Requirement:
Your answer must consist solely of the lines from the start of the entries below through the line with "incurriremos en un", unchanged.

BEGIN Source data

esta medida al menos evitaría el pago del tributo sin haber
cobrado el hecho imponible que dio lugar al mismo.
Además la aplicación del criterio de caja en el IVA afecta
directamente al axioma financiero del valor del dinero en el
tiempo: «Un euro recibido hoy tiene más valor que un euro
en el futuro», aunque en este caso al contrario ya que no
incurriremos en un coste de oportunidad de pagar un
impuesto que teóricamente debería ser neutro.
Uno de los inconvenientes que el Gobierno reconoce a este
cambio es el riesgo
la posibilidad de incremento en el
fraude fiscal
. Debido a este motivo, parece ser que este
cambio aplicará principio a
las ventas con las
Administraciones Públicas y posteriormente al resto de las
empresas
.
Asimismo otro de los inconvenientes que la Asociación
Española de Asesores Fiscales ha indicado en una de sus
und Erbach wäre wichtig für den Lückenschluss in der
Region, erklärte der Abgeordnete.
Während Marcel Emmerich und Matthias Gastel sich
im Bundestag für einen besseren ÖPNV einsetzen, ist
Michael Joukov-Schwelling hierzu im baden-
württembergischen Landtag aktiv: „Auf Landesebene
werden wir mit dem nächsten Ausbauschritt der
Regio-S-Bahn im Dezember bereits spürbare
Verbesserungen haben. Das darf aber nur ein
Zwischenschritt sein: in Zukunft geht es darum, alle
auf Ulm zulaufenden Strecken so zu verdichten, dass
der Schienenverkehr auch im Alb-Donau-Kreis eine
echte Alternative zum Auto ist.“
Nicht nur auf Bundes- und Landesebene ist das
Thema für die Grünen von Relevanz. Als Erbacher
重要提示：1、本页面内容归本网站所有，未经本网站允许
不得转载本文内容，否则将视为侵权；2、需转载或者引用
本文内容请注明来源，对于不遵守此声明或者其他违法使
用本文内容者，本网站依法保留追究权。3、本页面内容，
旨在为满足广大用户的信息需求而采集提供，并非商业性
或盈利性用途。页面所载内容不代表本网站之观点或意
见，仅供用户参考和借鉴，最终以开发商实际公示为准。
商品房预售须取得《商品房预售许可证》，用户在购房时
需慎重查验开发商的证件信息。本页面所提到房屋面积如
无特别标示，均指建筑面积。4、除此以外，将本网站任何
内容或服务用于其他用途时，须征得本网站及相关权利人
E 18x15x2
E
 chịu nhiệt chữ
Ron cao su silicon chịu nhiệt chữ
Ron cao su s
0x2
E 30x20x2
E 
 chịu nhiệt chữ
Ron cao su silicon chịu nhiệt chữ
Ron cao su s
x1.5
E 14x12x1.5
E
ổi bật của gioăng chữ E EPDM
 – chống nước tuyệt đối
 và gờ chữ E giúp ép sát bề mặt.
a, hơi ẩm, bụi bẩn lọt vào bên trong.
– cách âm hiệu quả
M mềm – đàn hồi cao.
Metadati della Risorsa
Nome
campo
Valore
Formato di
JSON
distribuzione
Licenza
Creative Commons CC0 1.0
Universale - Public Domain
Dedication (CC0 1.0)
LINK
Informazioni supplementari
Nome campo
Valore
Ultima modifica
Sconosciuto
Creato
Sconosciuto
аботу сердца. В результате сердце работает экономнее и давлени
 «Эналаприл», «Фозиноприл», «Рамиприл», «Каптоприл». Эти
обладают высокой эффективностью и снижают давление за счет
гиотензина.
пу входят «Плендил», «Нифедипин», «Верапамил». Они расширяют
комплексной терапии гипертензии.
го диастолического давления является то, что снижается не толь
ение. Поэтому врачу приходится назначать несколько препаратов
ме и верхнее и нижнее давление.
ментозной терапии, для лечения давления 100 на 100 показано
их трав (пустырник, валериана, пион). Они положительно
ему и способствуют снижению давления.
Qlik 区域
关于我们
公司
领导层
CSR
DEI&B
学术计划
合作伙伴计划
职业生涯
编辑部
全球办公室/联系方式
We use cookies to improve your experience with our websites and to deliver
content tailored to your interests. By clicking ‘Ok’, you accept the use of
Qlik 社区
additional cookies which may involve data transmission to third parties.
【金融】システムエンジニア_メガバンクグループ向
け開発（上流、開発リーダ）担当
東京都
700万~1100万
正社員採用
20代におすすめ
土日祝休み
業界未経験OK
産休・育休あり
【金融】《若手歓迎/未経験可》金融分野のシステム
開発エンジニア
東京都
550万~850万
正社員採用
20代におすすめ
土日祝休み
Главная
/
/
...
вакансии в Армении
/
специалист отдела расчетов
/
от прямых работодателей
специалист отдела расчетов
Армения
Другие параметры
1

END Source data

Answer to the exercise:
esta medida al menos evitaría el pago del tributo sin haber
cobrado el hecho imponible que dio lugar al mismo.
Además la aplicación del criterio de caja en el IVA afecta
directamente al axioma financiero del valor del dinero en el
tiempo: «Un euro recibido hoy tiene más valor que un euro
en el futuro», aunque en este caso al contrario ya que no
incurriremos en un coste de oportunidad de pagar un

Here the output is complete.